Judge Mathes of this District said in Taylor v. Hubbell, 9 Cir., 188 F.2d 106, 108, that "A federal court is empowered to exercise such jurisdiction as is conferred by the Congress * * *, but `the policy of Erie R. Co. v. Tompkins, 1938, (304 U.S. 64, 58 S. Ct. 817, 82 L. Ed. 1188) preclude(s) maintenance in * * * federal court in diversity cases of suits to which the State (has) closed its courts'." That was a case involving a state statute of Arizona which gave exclusive jurisdiction to determine the allowance of compensation to injured workmen to a commission in that State, and where the Arizona courts had no jurisdiction to hear such actions for damages.

That ruling applies to the instant case. The Texas courts are closed to foreign executors who attempt to bring actions there in connection with an estate. It would follow, under the Erie R. Co. v. Tompkins rule, that the Federal court in Texas could not have taken jurisdiction of such a case, and that this is a disability that could not be waived or consented to by the parties.
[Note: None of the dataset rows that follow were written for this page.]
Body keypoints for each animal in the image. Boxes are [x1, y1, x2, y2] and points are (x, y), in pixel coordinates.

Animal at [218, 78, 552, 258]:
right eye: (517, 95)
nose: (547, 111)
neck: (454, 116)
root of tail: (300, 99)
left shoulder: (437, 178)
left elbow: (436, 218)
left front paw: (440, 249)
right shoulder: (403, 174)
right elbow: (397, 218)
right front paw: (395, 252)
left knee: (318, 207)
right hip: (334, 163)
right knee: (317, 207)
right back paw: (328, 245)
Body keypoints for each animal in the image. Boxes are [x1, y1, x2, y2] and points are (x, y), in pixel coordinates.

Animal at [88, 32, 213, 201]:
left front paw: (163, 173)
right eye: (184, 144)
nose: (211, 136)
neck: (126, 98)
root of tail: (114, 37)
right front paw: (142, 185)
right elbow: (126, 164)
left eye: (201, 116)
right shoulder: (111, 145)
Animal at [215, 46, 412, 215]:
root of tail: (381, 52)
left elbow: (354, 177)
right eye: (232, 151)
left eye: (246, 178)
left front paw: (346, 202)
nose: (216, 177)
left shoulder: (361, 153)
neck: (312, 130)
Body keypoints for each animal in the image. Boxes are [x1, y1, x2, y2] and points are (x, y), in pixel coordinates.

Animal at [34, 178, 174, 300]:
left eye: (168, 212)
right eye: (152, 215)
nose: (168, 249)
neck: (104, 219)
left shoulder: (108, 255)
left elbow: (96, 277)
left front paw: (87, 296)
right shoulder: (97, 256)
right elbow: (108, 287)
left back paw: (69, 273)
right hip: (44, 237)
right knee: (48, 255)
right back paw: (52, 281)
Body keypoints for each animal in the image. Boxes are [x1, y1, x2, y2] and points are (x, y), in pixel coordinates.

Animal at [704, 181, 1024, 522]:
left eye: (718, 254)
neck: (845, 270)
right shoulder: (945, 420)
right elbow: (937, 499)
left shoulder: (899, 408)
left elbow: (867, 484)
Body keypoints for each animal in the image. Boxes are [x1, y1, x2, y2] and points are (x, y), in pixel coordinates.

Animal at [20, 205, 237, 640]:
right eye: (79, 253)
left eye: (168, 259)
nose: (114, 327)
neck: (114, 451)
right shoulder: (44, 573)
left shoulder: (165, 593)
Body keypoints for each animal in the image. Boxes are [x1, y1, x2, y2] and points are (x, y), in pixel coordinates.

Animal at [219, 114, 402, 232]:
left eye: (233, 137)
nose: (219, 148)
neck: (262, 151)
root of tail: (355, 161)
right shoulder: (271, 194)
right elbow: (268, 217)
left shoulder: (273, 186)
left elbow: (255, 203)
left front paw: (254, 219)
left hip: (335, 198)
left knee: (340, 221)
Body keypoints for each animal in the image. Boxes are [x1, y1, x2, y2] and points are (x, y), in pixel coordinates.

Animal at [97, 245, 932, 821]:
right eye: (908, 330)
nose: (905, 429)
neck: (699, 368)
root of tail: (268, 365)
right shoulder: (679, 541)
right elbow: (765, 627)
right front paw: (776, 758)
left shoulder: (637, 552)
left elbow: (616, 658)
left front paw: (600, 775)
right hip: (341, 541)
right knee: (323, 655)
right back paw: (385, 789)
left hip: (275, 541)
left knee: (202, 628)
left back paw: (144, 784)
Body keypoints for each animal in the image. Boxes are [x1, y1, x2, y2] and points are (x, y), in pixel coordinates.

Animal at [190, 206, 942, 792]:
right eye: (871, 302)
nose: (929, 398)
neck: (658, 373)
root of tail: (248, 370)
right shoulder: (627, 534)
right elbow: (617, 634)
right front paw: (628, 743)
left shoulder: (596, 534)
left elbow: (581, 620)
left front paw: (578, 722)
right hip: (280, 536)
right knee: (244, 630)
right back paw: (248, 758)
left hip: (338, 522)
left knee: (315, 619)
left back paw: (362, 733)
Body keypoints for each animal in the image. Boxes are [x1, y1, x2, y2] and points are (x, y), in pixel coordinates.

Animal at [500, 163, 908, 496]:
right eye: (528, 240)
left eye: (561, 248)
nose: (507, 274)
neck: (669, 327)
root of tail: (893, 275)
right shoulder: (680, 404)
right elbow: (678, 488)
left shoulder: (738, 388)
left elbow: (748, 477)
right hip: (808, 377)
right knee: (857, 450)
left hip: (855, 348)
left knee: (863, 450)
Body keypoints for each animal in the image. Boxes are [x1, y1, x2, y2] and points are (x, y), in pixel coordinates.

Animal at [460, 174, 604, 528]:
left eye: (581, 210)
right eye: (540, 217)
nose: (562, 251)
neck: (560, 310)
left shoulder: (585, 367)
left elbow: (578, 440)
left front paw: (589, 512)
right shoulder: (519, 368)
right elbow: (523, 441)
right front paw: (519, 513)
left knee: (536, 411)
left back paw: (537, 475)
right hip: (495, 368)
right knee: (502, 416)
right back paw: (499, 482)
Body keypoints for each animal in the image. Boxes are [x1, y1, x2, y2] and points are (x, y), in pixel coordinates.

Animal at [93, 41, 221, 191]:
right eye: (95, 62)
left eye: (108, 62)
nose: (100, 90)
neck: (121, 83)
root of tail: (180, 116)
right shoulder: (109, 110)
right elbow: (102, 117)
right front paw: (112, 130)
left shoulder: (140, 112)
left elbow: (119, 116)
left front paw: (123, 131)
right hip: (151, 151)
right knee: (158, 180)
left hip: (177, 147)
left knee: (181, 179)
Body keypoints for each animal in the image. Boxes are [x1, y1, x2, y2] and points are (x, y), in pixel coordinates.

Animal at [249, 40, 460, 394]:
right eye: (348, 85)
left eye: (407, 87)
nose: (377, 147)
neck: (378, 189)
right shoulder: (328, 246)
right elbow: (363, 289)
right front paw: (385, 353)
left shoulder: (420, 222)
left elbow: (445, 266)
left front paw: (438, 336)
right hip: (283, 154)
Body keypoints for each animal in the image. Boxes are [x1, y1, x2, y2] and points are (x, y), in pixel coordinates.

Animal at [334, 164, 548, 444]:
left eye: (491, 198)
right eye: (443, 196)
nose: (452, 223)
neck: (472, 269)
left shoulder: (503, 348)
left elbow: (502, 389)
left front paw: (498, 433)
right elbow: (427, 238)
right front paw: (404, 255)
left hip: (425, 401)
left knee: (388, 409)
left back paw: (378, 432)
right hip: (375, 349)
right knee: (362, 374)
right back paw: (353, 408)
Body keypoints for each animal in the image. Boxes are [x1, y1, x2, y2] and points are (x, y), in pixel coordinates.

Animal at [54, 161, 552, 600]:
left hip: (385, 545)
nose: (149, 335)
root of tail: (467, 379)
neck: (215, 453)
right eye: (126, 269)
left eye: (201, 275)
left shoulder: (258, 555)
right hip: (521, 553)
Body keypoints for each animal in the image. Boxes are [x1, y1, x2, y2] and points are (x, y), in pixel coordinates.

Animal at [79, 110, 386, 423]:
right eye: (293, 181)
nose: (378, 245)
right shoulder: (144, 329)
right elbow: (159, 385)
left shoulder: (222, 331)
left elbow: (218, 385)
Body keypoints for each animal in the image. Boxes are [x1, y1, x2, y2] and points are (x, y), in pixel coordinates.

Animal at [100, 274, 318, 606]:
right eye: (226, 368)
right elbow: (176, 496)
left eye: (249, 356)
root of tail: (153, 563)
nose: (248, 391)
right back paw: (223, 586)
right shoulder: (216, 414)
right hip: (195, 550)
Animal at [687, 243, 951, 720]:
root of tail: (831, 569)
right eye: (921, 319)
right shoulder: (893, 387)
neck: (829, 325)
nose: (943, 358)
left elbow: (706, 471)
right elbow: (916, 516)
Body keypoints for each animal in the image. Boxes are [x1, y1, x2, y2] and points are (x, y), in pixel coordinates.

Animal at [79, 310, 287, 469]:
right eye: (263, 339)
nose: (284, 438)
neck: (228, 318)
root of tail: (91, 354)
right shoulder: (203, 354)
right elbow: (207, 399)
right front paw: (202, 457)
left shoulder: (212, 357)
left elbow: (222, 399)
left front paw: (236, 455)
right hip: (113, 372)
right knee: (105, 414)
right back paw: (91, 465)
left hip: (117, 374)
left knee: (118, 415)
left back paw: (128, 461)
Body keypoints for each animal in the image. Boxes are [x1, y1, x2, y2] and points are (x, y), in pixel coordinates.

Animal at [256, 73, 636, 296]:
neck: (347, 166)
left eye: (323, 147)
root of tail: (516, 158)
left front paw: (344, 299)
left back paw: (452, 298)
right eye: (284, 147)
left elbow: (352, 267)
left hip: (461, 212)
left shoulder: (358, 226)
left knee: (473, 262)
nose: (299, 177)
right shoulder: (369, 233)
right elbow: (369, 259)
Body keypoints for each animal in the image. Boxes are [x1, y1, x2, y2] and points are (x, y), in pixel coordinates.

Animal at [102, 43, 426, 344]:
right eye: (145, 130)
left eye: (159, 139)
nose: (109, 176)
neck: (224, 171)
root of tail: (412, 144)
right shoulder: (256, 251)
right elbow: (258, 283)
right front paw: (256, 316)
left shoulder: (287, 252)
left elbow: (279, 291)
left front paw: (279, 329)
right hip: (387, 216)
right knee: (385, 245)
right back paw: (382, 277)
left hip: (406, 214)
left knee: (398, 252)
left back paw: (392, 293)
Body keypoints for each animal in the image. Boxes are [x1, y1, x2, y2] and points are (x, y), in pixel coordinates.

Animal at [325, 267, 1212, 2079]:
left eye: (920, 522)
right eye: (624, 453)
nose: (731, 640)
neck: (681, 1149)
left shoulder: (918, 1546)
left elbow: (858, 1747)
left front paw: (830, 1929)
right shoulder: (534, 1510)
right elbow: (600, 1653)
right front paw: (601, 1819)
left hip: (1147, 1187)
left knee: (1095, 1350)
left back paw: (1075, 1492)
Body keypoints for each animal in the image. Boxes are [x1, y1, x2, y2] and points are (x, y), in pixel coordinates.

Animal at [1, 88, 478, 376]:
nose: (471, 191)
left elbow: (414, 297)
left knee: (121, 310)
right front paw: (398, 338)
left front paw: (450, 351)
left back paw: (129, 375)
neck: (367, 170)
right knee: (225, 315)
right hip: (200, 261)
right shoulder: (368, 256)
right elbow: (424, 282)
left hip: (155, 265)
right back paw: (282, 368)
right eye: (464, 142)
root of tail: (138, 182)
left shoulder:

This Court would be without power to initiate the transfer because the District Court in Texas, administering Texas law, in a diversity of citizenship case, could not have waived the statutory prohibition against such an action there by a foreign executor in that State.

A District Court is a separate entity. No District Court has jurisdiction crossing a state line. By virtue of these limitations, the transfer of any cause from one district to another is a question of power. No District Court has such inherent authority. There must be an express statutory grant as a condition precedent to the initiation of the transfer, and every essential factor must be present to confer jurisdiction on the court to which the case is sent. If this action could have been brought originally in the Texas courts, the transfer to Texas would then be possible, but since the action is one based on diversity of citizenship, the law of Texas would apply. United States v. 11 Cases, etc., 94 F. Supp. 925. Statutory authority to transfer an action to a district or division "where it might have been brought" certainly does not authorize transfer to a district where the action might not have been brought. General Electric Co. v. Central Transit Warehouse Co., 127 F. Supp. 817. The phrase "might have been brought" means the place where the plaintiff had the right to institute the suit originally. Greve v. Gibralter Enterprises, D.C.N. M., 85 F. Supp. 410, 412.

The Texas courts are not authorized by statute to entertain suits in the state courts by a foreign executor. The capacity of an executor or administrator of a decedent's estate to sue in his representative capacity in a federal district court must be determined by the law of the state wherein the court is held. Suders v. Campbell, D.C., 73 F. Supp. 112. Rule 17(b) of the Federal Rules of Civil Procedure, 28 U.S.C.A. provides: "The capacity of an individual, other than one acting in a representative capacity, to sue or be sued shall be determined by the law of his domicile. The capacity of a corporation to sue or be sued shall be determined by the law under which it was organized. In all other cases capacity to sue or be sued shall be determined by the law of the state in which the district court is held, * * *". (Italics added.)

The instant suit, therefore, could not have been "brought" originally in the Texas courts by a California appointed executor or executors. It follows *582 then that the suit, having been commenced in the United States District Court, Southern District of California, cannot be transferred to a Texas District Court.

The motion for a change of venue to the Western District of Texas, El Paso Division, is denied.

The Clerk of this Court is directed to mail copies of this Order forthwith to all counsel.